While firewalls were initially designed as a perimeter gateway, Tufin’s survey of 140 network security professionals report that enterprise application connectivity- related issues now drive the vast majority of firewall changes. However, few have effective processes in place to account for this shift, and almost one fifth don’t have any processes in place for managing enterprise application connectivity-related firewall data at all. As a result, 64% experience application service disruptions due to network configuration changes, as often as 10 times per year, and one third believe their organization may have had a security breach due to an application-related rule change. These findings highlight the business case for SecureApp, which Tufin launched in September 2012.

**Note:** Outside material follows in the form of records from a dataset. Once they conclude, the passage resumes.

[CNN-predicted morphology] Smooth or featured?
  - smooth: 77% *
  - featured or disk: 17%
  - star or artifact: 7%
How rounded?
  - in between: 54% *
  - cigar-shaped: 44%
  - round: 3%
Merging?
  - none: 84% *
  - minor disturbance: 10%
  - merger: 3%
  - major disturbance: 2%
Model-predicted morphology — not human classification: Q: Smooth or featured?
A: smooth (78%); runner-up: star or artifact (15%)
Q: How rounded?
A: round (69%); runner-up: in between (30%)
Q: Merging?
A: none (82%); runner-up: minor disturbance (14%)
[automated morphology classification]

“While we had to ensure that our security policy was implemented without compromise, applications were, and still are, the lifeblood of our organization. Our firewall team was continuously being challenged by the ever-increasing risk of attacks and they needed advanced tools to detect and mitigate the risks,” said SecureApp customer Christoph Littwin, Head of Telecommunications, SIX Group. The results of Tufin’s survey indicate Mr. Littwin’s situation is now the norm. Pertinent findings include:
* 55% of respondents have more than 50 mission-critical enterprise applications deployed across their organization; About one third have more than 100
* Almost 90% say that more than 50% of their organizations firewall changes are application-related
* 60% of respondents manage connectivity requirements across three or more network security consoles
* 31% say their organization may have had a security breach due to a rule change related to a new application
* 64% experience application service disruptions due to network configuration changes up to 10 times per year
* 41% deploy at least one new application each week and 31% each month; 71% on-board at least one new user to an existing application each week
* 37% keep track of application connectivity requirements by inserting comments into the firewall rule base, subjecting the organization to procedural inefficiencies:
* Application owners, after defining the applications’ connectivity requirements, are left with limited visibility
* The firewall policy is defined by the application connectivity policy, creating a bottom-up rather than top-down approach
* 16% don’t keep track of application connectivity requirements at all
* 54% may have opened ports NOT required for applications, exposing the organization to potential compliance violations and security breaches
Tufin developed SecureApp to enable network security administrators to create common ground with application owners and automate business processes relating to application connectivity. SecureApp separates the business requirements from the underlying firewall and router policies, enabling security professionals and application owners to easily define, update, monitor and remove applications – without analyzing long lists of access rules on multiple firewalls and routers
“This survey supports our belief that application connectivity management is the next frontier of firewall management,” said Ruvi Kitov, CEO and Co-Founder, Tufin.
“Just as Next Generation Firewalls caused a paradigm shift in the firewall market by enabling policies to be based on users and applications, SecureApp heralds a paradigm shift in the security policy management market by delivering a top-down approach based on business requirements, instead of a bottom-up approach based on configurations.”